Another major component of the board’s work has been related to practices that led to the corporate scandals of recent years. Bullock Mixon said she has seen increased accountability in large corporations in the wake of the Enron collapse, and noted that the stock exchanges have updated their policies.

“A lot of that comes from a legislative mandate,” she said. “We’re seeing some movement in reporting aspects of business that will have an impact not only on investors but on society.”

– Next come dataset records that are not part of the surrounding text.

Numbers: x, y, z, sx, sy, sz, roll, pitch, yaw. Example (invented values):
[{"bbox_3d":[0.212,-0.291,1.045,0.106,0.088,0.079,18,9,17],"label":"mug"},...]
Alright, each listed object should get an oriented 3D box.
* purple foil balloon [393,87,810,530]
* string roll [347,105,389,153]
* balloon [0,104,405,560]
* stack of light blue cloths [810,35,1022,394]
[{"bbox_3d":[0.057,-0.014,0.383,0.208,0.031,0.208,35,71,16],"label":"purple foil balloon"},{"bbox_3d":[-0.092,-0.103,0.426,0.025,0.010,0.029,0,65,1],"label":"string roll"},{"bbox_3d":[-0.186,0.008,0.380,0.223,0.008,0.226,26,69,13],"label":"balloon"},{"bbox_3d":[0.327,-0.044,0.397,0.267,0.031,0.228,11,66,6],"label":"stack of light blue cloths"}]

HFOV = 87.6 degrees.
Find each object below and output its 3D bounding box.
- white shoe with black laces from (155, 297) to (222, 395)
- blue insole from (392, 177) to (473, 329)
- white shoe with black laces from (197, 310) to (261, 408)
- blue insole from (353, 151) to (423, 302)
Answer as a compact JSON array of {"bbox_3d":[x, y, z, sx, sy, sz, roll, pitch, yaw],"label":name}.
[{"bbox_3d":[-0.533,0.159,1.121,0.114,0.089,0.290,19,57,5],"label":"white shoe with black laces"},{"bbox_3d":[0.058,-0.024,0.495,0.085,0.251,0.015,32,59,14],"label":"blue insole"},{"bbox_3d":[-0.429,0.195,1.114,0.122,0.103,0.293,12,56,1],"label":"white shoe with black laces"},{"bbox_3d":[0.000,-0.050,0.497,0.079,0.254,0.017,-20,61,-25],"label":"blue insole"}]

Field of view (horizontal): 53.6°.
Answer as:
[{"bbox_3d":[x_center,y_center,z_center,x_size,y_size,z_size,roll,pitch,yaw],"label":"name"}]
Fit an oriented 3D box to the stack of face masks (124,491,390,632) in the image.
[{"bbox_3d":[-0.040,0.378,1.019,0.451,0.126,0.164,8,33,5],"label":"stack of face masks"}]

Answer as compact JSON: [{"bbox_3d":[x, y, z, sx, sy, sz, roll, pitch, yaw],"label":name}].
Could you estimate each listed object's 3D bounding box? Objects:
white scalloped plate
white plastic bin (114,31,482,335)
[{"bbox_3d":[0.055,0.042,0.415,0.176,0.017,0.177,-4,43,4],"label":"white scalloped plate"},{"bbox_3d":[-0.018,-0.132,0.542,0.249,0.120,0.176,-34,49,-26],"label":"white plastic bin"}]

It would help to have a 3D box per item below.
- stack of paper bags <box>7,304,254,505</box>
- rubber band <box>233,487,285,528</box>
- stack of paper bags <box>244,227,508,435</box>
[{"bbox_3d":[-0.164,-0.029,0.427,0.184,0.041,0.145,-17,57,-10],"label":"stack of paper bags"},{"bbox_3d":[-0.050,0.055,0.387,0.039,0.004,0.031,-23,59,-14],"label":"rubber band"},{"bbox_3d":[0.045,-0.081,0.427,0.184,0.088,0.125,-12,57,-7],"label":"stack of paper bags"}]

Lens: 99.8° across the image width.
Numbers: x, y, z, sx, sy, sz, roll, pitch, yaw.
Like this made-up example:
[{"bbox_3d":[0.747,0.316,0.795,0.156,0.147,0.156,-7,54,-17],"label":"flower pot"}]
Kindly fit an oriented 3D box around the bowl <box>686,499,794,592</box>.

The Board of Pension and Health Benefits has called on Wal-Mart to improve its reporting on company practices, and Wal-Mart has taken out full-page ads in major newspapers to tell its story, she said.

“As the largest company, perhaps they’re held to a higher standard in areas like community outreach, the environment and diversity,” Bullock Mixon said of Wal-Mart. “We would encourage United Methodists to be vigilant in calling all companies to higher standards of accountability.”

Enron is an example of a corporation that collapsed because of poor leadership, Bullock Mixon said. The board is focusing on “sustainability” or business practices that ensure a company will survive long into the future.

“Our board is a long-term investor; we want to invest in companies with a good track record over the long haul,” she said. “No one does business in isolation. You depend on employees, on the community business environment and on the natural environment.”

The board magnifies its impact by working with such partners as the Interfaith Center on Corporate Responsibility, whose member agencies have more than $110 billion in total assets. Bullock Mixon is vice chairperson of the center’s board.

The center’s organizations “are able to ask questions that might not otherwise be raised, since an individual often does not have the power to address the CEO of a corporation,” Wolf said.

“Look at the issue of HIV/AIDS in Africa, which is decimating that continent,” she said. “At the ICCR, we would think about how to address companies on this issue. How will the HIV/AIDS pandemic affect business? It sounds like a non-spiritual issue. But when you talk to Coca-Cola and say that nobody will be around to drink Coke unless they do something, they understand.”

*Caldwell is a freelance journalist based in High Point, NC.